Ineos Group Ltd.’s €4 billion Project One ethane cracker investment at Antwerp, Belgium is moving ahead after a delay caused by the suspension of the cracker’s environmental permit following a campaign by environmentalists over the alleged impact of nitrogen emissions.
“Since Ineos regained a permit for Project One in early January 2024, after it got annulled in July 2023, works on the construction site in Antwerp have been in full swing after a five-month standstill,” John McNally, CEO of Project One, told CW in an interview ahead of the European Petrochemical Association (EPCA) Annual Meeting, which takes place in Berlin Oct. 7-10. McNally is also an EPCA board member.
“At this stage, we have surpassed the mark of 1,300 people working simultaneously on our site in Antwerp,” McNally said. “In the first half of this year the focus was on underground and civil engineering works such as foundation works, concrete pouring, laying underground pipes, roads, substations and utilities.”
One key piece of infrastructure has been erected since May — the ethane tank, which McNally calls “the logistics heart of Project One.” With a capacity of 197,000 cubic meters, it is the largest cryogenic tank in Europe, he said.
“After the summer, the site will go really vertical, when the shipped modules will come in, which have been built in multiple overseas yards,” McNally said. “These works have not been impacted by the permit annulment in Antwerp.” The modules include pipe racks, cracking furnaces and process units weighing up to 10,000 metric tons. “At our nearby Lillo site, we are getting everything ready for the reception and construction of these modules,” he added. “The quay wall and the offloading platform, for example, have now been finalized.”
Ineos still aims to go live with the 1.45 million metric tons per year ethylene plant at the end of 2026, McNally said.
But the permitting difficulties have made it “a very challenging journey” since Ineos announced the Project One investment in January 2019 — the first new cracker to be built in Europe for 25 years — McNally said. “We have written a permit application totalling 5,176 pages to get to build Project One,” he said. “When our permit was annulled, it took six months and another 832 pages to recover the permit, in the form of detailed environmental research to demonstrate that our negligible deposition of nitrogen does not have a significant impact on nature reserves. We are now five years later and naturally our permit and legal team is making every effort to ensure maximum legal certainty for the project.”

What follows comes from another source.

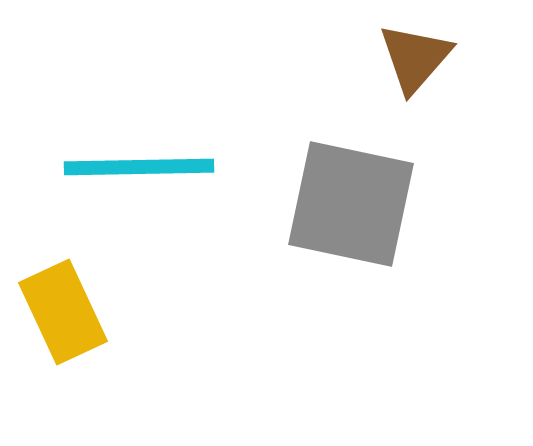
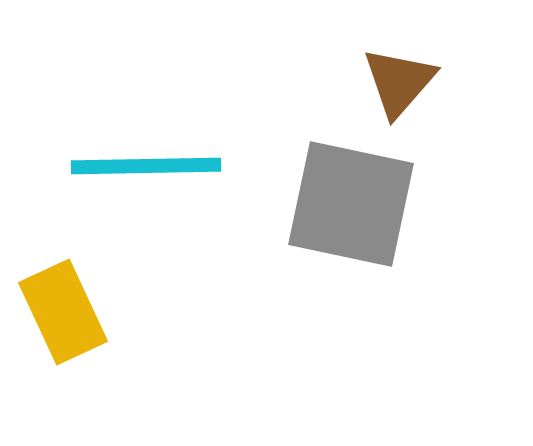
brown triangle: moved 16 px left, 24 px down
cyan line: moved 7 px right, 1 px up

In July 2024, the Flemish Minister of Environment withdrew the January decision to restore the original permit and issued a new environmental permit for Project One. The new permit also refers to Flanders’ Nitrogen Decree, providing for limits on nitrogen emissions, which came into force at the end of February. “This way legal certainty is increased,” McNally said. “For megaprojects like ours it is extremely difficult to be exposed to this kind of legal uncertainty.”